> **RAW DATA**
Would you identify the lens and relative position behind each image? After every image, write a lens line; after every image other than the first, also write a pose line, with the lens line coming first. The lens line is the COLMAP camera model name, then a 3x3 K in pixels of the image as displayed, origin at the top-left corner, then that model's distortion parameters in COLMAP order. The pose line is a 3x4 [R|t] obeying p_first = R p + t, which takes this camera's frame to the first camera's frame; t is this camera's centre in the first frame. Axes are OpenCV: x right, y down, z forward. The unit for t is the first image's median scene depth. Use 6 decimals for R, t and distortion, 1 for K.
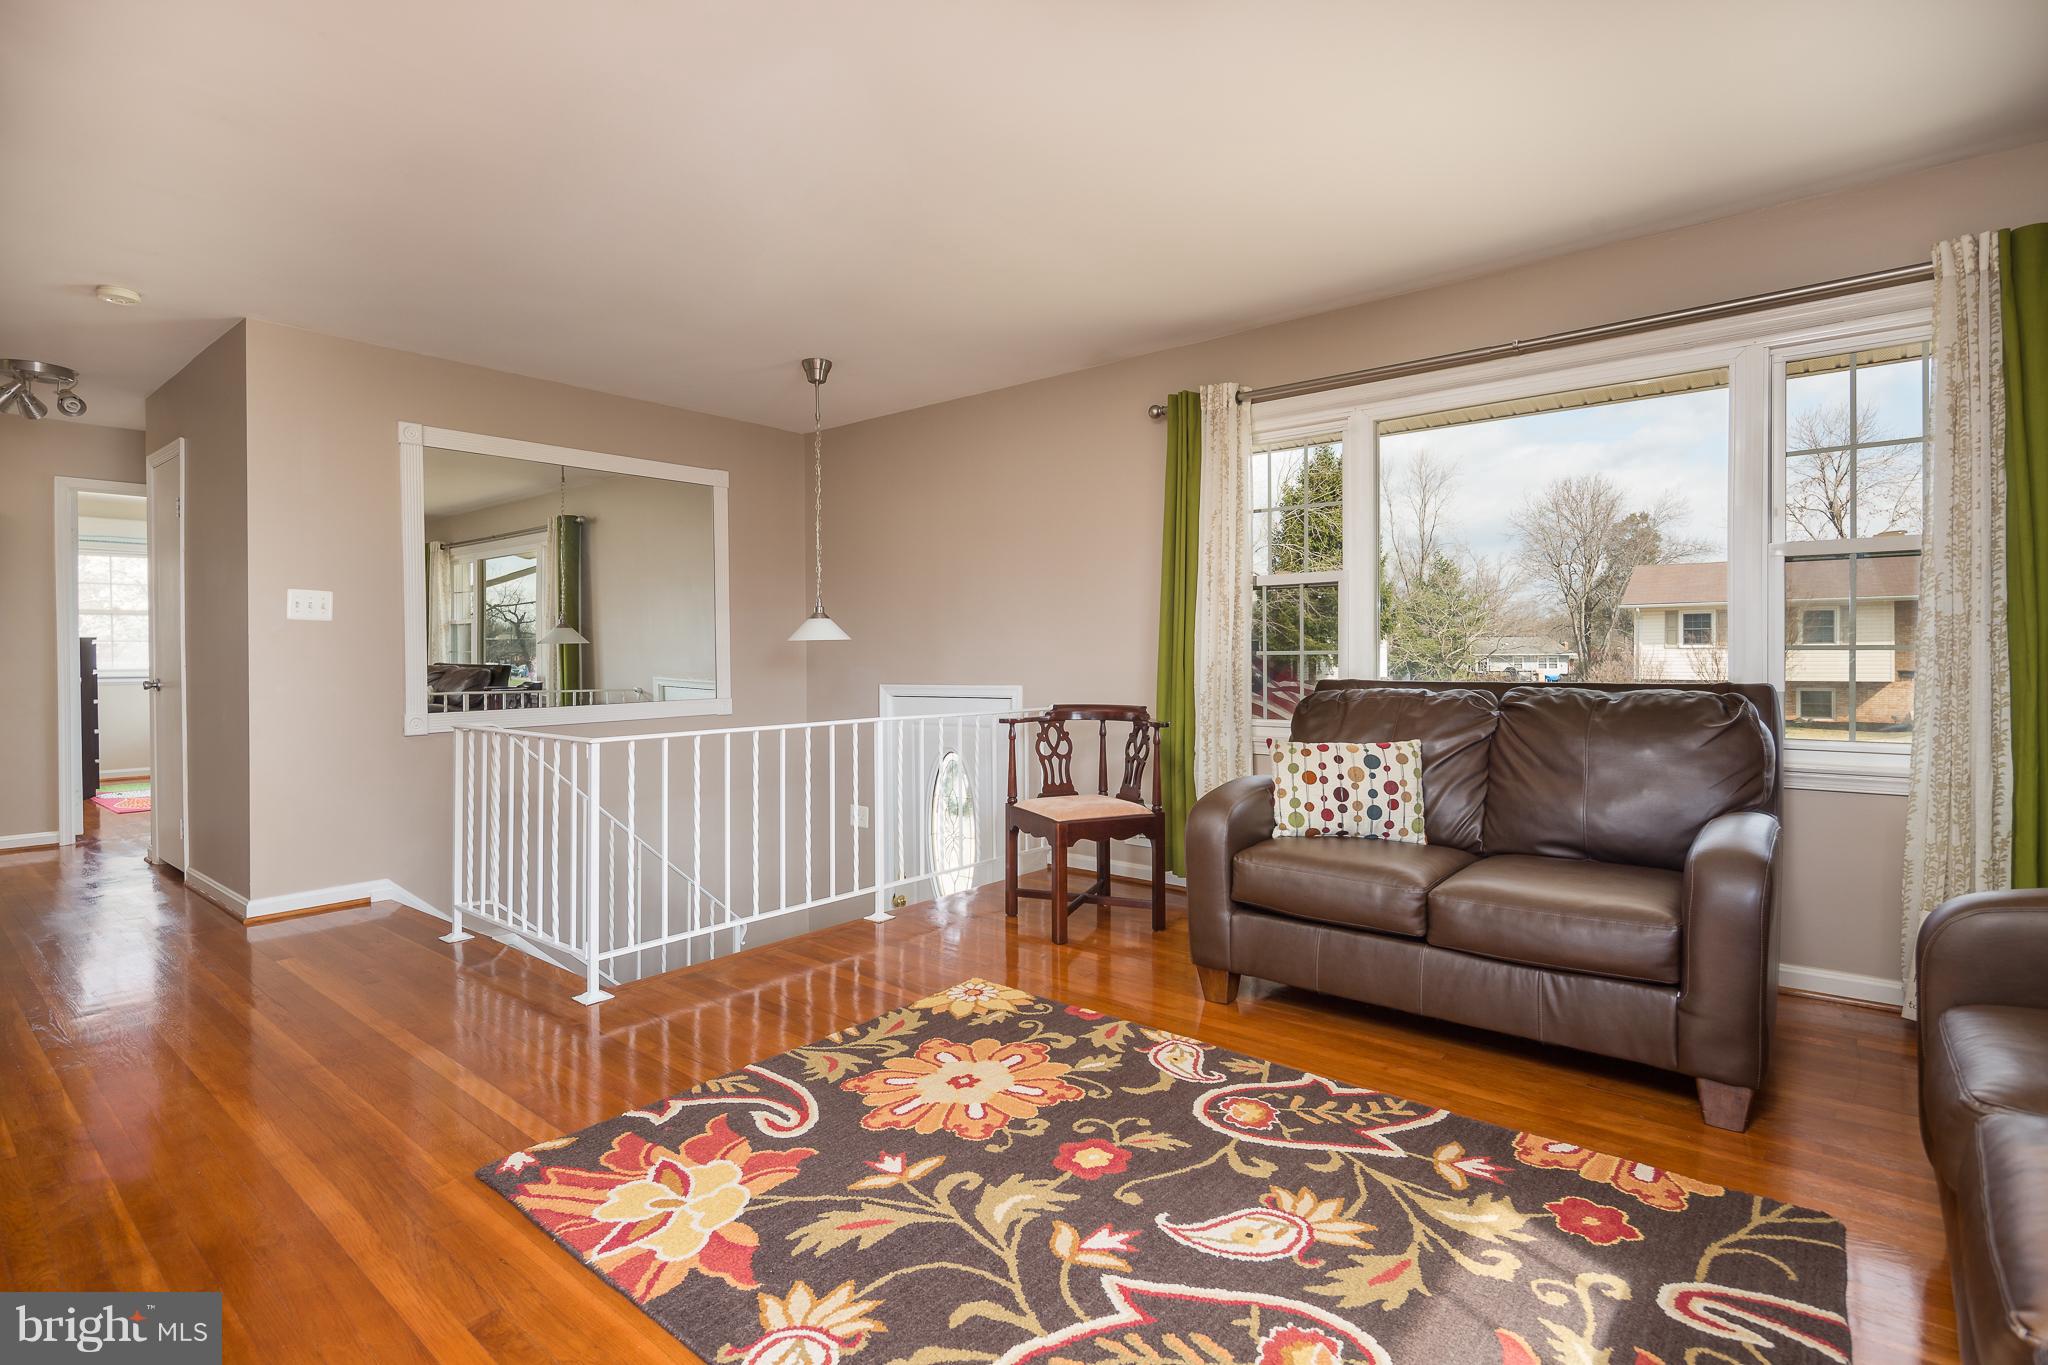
lens RADIAL K [[989.4, 0, 1014.2], [0, 989.4, 666.7], [0, 0, 1]] dist [0.010476, -0.000746]
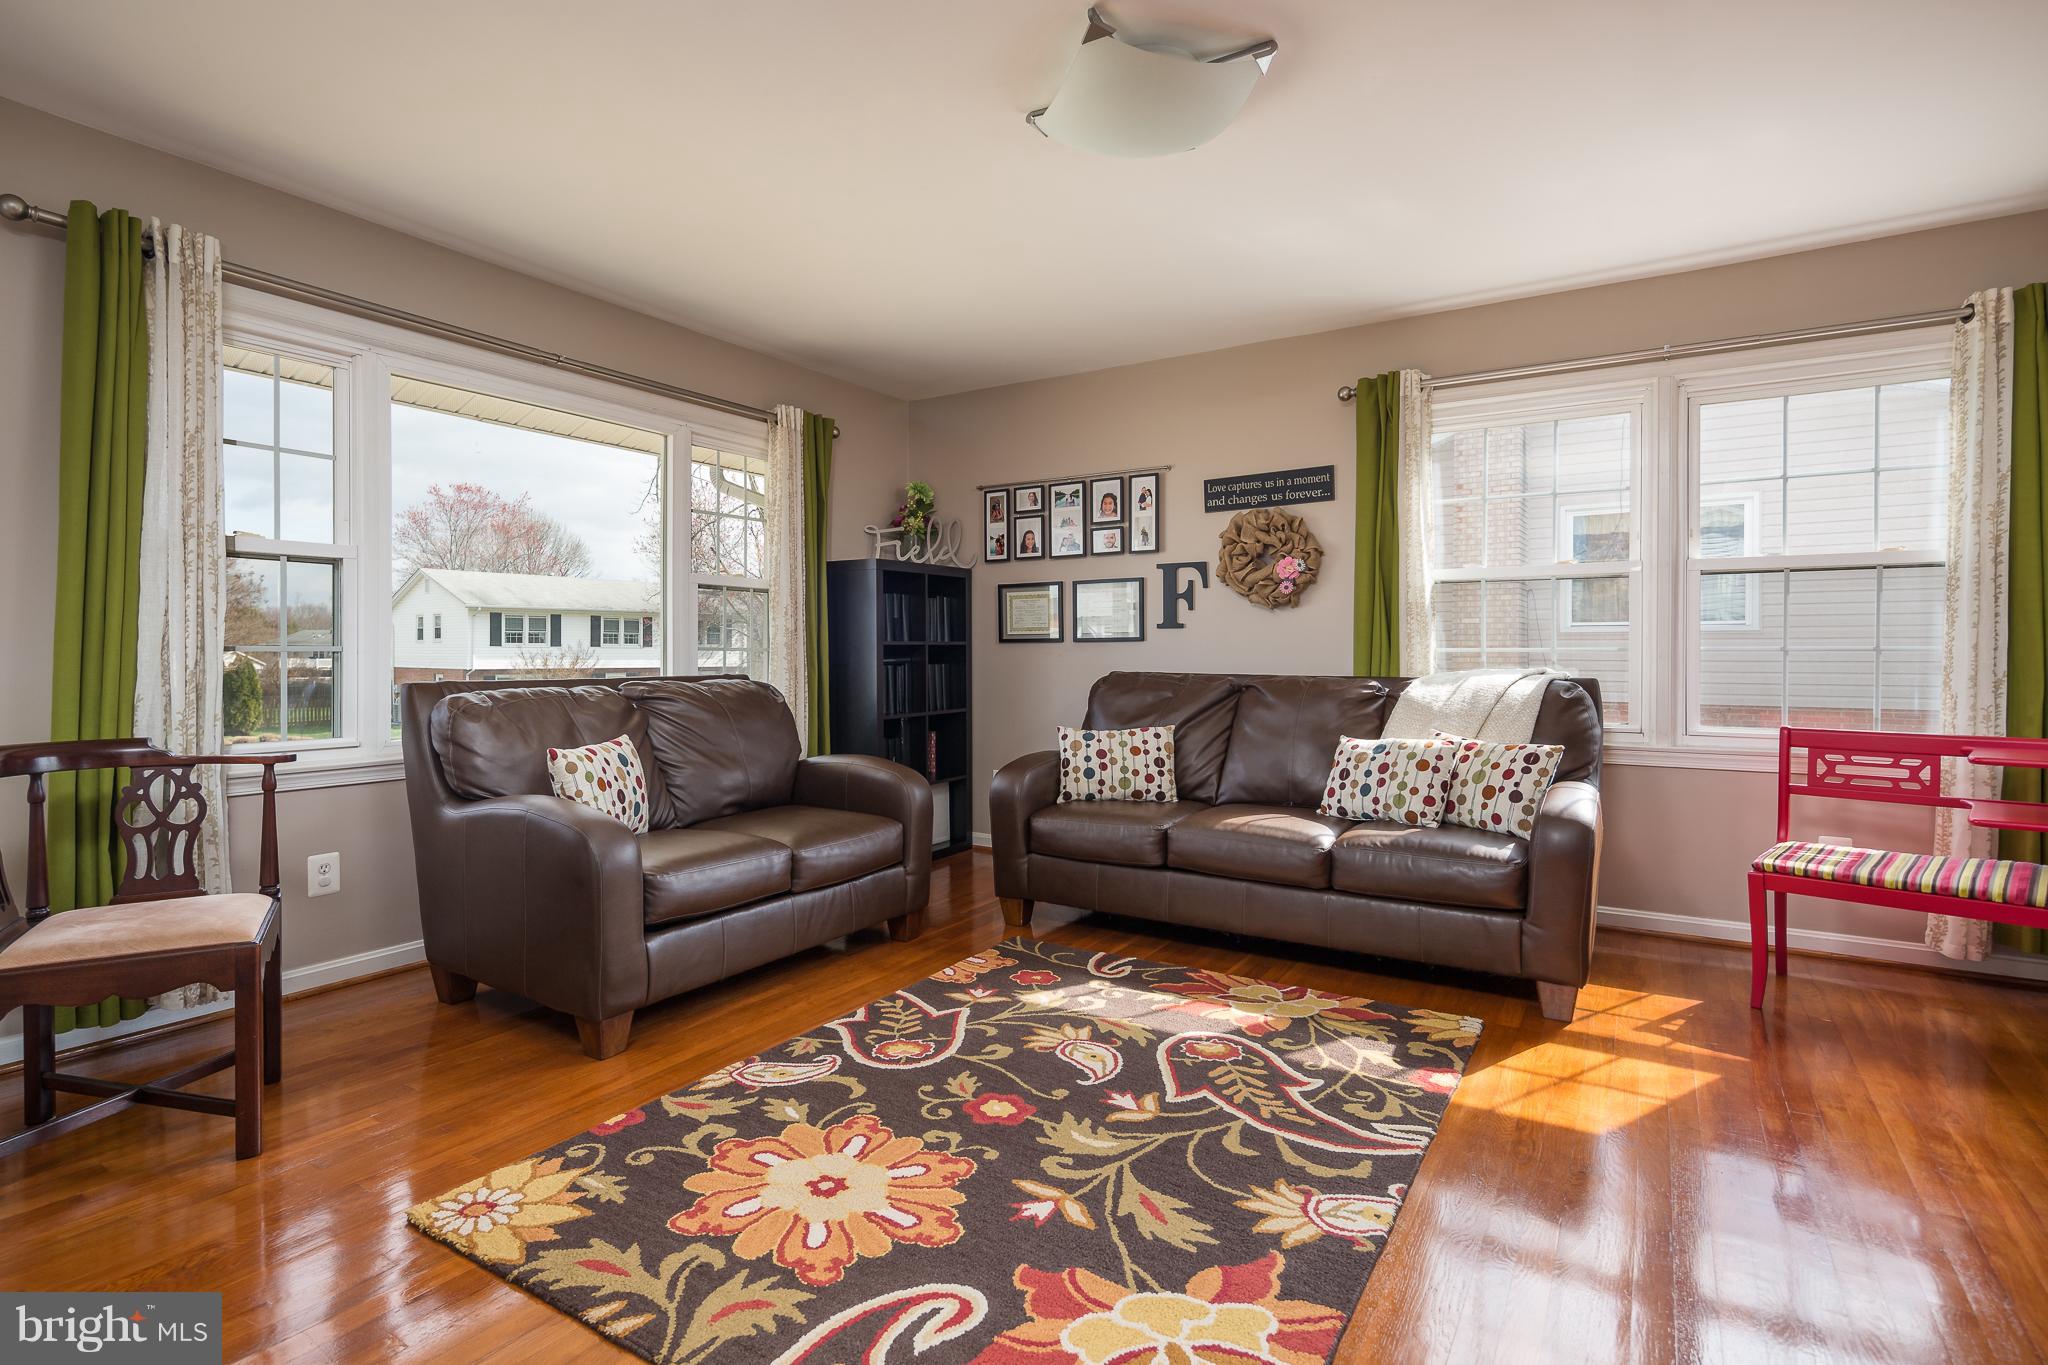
lens RADIAL K [[989.4, 0, 1014.5], [0, 989.4, 663.8], [0, 0, 1]] dist [0.010476, -0.000746]
pose [[-0.126633, -0.003754, 0.991943, -0.928352], [0.011437, 0.999921, 0.005244, 0.003252], [-0.991884, 0.012009, -0.126580, 1.037785]]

> **YOUR OBJECTIVE**
Where pictures appear, skip them and transcribe all other material word for word.

> **FINISHED TASK**
Would you identify the lens and relative position behind each image? After every image, write a lens line; after every image other than the first, also write a pose line, with the lens line coming first. The lens line is the COLMAP camera model name, then a 3x3 K in pixels of the image as displayed, origin at the top-left corner, then that model's distortion parameters in COLMAP order. The pose line is a 3x4 [R|t] obeying p_first = R p + t, which takes this camera's frame to the first camera's frame; t is this camera's centre in the first frame. Axes are OpenCV: x right, y down, z forward. The unit for t is the first image's median scene depth. Use 6 decimals for R, t and distortion, 1 for K.
lens RADIAL K [[989.4, 0, 1014.2], [0, 989.4, 666.7], [0, 0, 1]] dist [0.010476, -0.000746]
lens RADIAL K [[989.4, 0, 1014.5], [0, 989.4, 663.8], [0, 0, 1]] dist [0.010476, -0.000746]
pose [[-0.126633, -0.003754, 0.991943, -0.928352], [0.011437, 0.999921, 0.005244, 0.003252], [-0.991884, 0.012009, -0.126580, 1.037785]]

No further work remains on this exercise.